**** Records shown ****
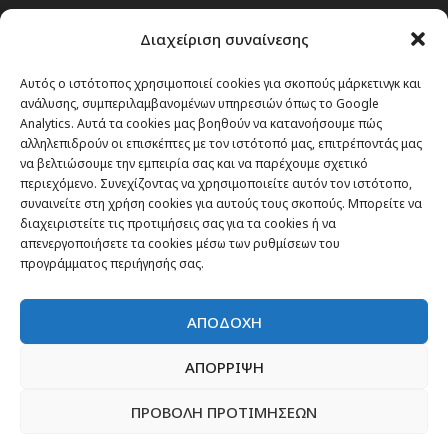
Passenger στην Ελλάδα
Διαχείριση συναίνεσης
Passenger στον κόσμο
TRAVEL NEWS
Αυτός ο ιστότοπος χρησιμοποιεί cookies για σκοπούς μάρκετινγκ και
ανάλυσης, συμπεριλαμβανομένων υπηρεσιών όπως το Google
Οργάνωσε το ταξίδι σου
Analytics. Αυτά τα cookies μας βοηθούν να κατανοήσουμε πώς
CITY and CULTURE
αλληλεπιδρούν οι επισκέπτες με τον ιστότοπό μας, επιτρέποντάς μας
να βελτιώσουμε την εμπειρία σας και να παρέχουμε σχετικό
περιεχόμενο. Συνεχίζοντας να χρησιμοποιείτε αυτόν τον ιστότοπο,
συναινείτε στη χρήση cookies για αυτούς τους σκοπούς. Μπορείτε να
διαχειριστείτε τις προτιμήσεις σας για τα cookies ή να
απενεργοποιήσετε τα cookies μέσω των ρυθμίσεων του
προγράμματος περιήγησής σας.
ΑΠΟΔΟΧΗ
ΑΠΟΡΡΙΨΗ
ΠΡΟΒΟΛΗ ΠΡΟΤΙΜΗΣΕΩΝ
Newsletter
****
**** Records shown ****
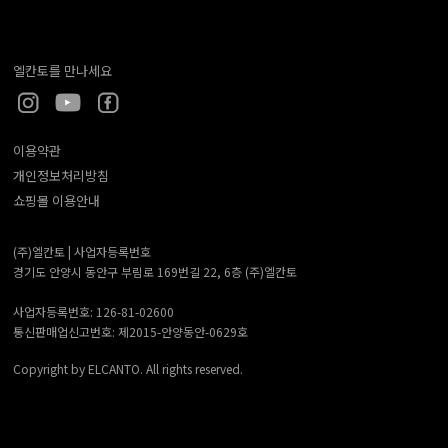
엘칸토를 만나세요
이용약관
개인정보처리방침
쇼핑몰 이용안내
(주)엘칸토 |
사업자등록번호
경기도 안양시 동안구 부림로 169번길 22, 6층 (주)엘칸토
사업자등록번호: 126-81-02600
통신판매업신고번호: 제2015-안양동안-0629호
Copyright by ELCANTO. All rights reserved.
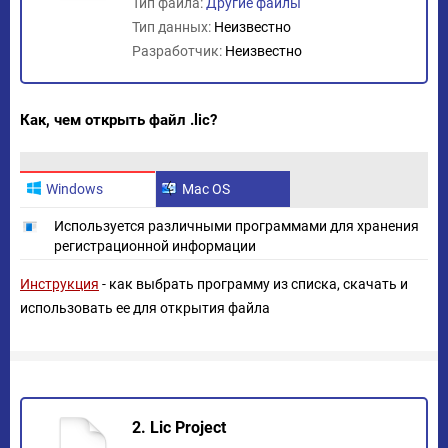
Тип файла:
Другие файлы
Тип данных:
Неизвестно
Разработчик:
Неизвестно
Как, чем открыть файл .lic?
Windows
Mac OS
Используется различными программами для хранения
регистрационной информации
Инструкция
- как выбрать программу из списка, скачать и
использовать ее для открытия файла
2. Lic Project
****
■ **Task to complete**
In the material above, find the lines that contain "Passenger" and show them.

■ **Response area**
Passenger στην Ελλάδα
Passenger στον κόσμο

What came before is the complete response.